***** EXTRAIT FOURNI *****

La confirmation de la mort du Guide suprême iranien, l’ayatollah Ali Khamenei, lors des frappes aériennes conjointes des États-Unis et d’Israël, a plongé l’Iran dans une crise sans précédent. Le pays observe quarante jours de deuil national, mais derrière les cérémonies officielles se dessine une lutte acharnée pour le pouvoir.
Un Conseil de direction intérimaire a été instauré conformément à la Constitution iranienne, mais son autorité reste fragile face aux rivalités internes. Les différentes factions – conservateurs, réformistes, Gardiens de la Révolution – cherchent à imposer leur influence dans un contexte marqué par la disparition de plus de quarante hauts responsables lors des frappes.
Sur le plan régional, la mort de Khamenei a désorganisé l’« axe de la résistance », ce réseau de groupes alliés à Téhéran au Liban, en Irak, en Syrie et au Yémen. Certains hésitent entre une riposte suicidaire et une stratégie de survie locale. Cette incertitude accroît les risques d’escalade militaire dans tout le Moyen-Orient.
Ce qui pourrait advenir
Une succession chaotique si aucun consensus n’émerge autour d’un nouveau Guide suprême.
Une radicalisation des factions armées qui pourraient multiplier les attaques contre les intérêts occidentaux et israéliens.
Une fragilisation du régime qui ouvrirait la voie à des contestations populaires ou à une recomposition politique.
Ce qu’il faut craindre
L’embrasement régional, avec des représailles coordonnées des alliés de l’Iran.
Une guerre civile larvée en Iran, alimentée par les rivalités de clans.
Une intensification des frappes et contre-frappes qui déstabiliserait l’ensemble du Moyen-Orient.
Ce qu’il faut éviter
La désinformation et les manipulations médiatiques qui attisent les tensions.
Les appels à la vengeance immédiate, susceptibles de déclencher une spirale incontrôlable.
L’isolement diplomatique : un dialogue international reste indispensable pour contenir la crise.

***** INFORMATIONS SOURCES *****

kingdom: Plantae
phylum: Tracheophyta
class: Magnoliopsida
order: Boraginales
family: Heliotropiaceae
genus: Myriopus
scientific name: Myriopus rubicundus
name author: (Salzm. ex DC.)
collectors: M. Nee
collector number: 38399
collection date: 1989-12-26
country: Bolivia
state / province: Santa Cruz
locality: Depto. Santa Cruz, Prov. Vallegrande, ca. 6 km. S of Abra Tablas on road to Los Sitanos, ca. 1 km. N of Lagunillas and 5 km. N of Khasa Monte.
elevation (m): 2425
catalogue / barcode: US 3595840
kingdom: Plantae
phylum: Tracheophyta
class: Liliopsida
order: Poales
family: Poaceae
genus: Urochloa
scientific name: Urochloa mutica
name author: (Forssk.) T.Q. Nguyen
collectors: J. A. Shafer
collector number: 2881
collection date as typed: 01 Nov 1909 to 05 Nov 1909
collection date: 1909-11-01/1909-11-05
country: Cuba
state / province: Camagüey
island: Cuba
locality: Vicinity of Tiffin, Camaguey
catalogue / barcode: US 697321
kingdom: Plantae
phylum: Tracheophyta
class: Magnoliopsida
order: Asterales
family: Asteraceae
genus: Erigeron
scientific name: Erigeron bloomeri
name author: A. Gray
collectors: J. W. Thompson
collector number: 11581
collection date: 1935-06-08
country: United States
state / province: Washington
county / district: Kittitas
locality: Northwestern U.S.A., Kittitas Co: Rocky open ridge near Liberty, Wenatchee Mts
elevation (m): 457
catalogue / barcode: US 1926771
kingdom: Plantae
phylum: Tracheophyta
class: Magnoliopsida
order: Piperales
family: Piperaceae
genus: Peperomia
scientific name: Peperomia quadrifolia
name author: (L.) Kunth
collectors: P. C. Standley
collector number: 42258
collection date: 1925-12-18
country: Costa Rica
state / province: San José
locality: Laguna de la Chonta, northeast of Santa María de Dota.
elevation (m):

*****

▶ **CONSIGNES**
D'après l'extrait fourni sur la mort de l'ayatollah Ali Khamenei, combien de jours de deuil national l'Iran observe-t-il ?

▶ **RÉPONSE**
Quarante jours.